Через минуту флот якудзян, напоследок выпустив из бортовых орудий салют, выстроился в походный порядок и удалился. Может искать более легкую жертву. А может, чтобы разнести по свету весть, что есть в Великой Галактике Корабль, равному которому по силе и чести нет, ни по ту, ни по эту сторону.
— Что? Где? — Кузьмич влетел в рубку и кинулся к центральному обзору, — Без меня? Без толмача? Да как же это?
— На твой век врагов у нас еще хватит, — похлопал я его по крыльям, — А этих мы, извини, без тебя победили.
— Командир, — подал голос Голос, — Позвольте на борту еще звездочек намалевать. В честь победы.
— Малюй. Хоть весь обмалюйся.
Остаток нашего путешествия до Земли протекал скучно и без особых происшествий.
Три дня за нами гналась эскадра патрульной службы. Волк решил немного развеется, а я не встревал, ему ведь тоже надо порезвиться.
В начале Волк сделал вид, что прихрамывает на левый дюз, и позволил пограничникам приблизится к себе на расстояние залпа. Но пока те радовались и докладывали вышестоящему начальству о захвате неопознанного корабля, Волк принялся выделывать такие пируэты вокруг всех тридцати трех кораблей, включая флагманский, что даже у меня, у старого космического волка, голова закружилась.
Напоследок Корабль плюнул на патрульную службу перегазовкой и умчался прочь с такой невозможной скоростью, что я задался вопросом, а достаточно ли хорошо я знаю свой корабль?
Куколка больше слез не лила. Вела себя тихо. Никому не надоедала. Кузьмич пару раз пытался завести с ней разговор, но заработал лишь звон в ушах.
А я? Я заглядывал к куколке гораздо чаще, чем следовало. И вот что странно, сколько бы я не вслушивался в ее переливчатые колокольчики, больше не понимал, о чем она хочет сказать мне. Я просто сидел около нее и слушал. «Динь-дон». Словно звезды перешептываются между собой. Непонятно перешептываются. Куколку моя непонятливость не смущала. Она только кривила свой страшненький ротик и смеялась колокольчатым звоном.
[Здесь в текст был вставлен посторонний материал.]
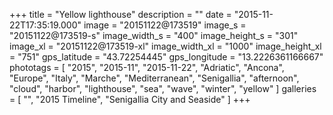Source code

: +++
title = "Yellow lighthouse"
description = ""
date = "2015-11-22T17:35:19.000"
image = "20151122@173519"
image_s = "20151122@173519-s"
image_width_s = "400"
image_height_s = "301"
image_xl = "20151122@173519-xl"
image_width_xl = "1000"
image_height_xl = "751"
gps_latitude = "43.72254445"
gps_longitude = "13.2226361166667"
phototags = [ "2015", "2015-11", "2015-11-22", "Adriatic", "Ancona", "Europe", "Italy", "Marche", "Mediterranean", "Senigallia", "afternoon", "cloud", "harbor", "lighthouse", "sea", "wave", "winter", "yellow" ]
galleries = [ "", "2015 Timeline", "Senigallia City and Seaside" ]
+++
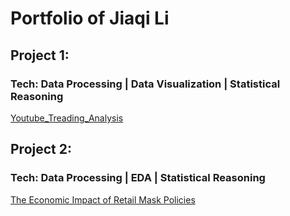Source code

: # Portfolio of Jiaqi Li

## Project 1:
### Tech: Data Processing | Data Visualization | Statistical Reasoning
[Youtube_Treading_Analysis](https://github.com/jiaqi2022/Youtube_Treading_Analysis)

## Project 2:
### Tech: Data Processing | EDA | Statistical Reasoning
[The Economic Impact of Retail Mask Policies](https://github.com/jiaqi2022/Economic_Impact_of_Mask_Policy_EDA)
Как раз в такие минуты приходила в голову крамольная мысль. Не отдавать никому это сморщенное лицо с огромными красными глазами. Нет, в эти минуты я не думал о пополнении своей коллекции. И даже не вспоминал о драгоценных слезах. Просто мне казалось, а может, так и было на самом деле, что рядом с коконом я чувствовал себя на удивление спокойно. Так спокойно, что хоть ложись, да помирай от спокойствия.
Контракт? Это дело поправимое. Никаких бумажек я не подписывал. Деньги не получал. Будут рыпаться, отдам камешками. Благо их Кузьмич полный грузовой отсек набил. Да и найти меня не так то просто.
Доклад о выходе на околоземную орбиту застал меня как раз в отсеке с коконом. Я сидел, привалившись спиной к стене, слушал беззаботное «Динь-динь», ведь о чем-то рассказывает, и подбрасывал камешки. Для умного человека самое полезное занятие. Помогает сконцентрироваться и подумать о жизни и ее составляющих.
— Прибываем, командир, — в последнее время Волк стал немногословен. Кузьмич по секрету доложил, что Корабль боится возвращения.
— На свалку он все равно не согласится, — шептал Кузьмич, — Говорит, если почувствует, что никому уже не нужен, смоется в самую глушь Вселенной. В какой-то монастырь.
А меня, если честно, другие мысли терзали. Если я решился куколку заказчику не отдавать, то придется с ней домой лететь. А отсюда совсем уж дурные следствия вытекают. ПаПА хоть человек образованный и цивилизованный, но от слова своего не откажется. Куда летал? За невестой? Привез? А где она? Ну и что, что дурна собой. Женись, сынок.
А мне, знаете ли, не хочется. Но не идти же супротив паПА. Не поймет. И не простит.
— Так, где приземляемся? — Корабль не торопил. Корабль понимал, что я стою перед трудным выбором.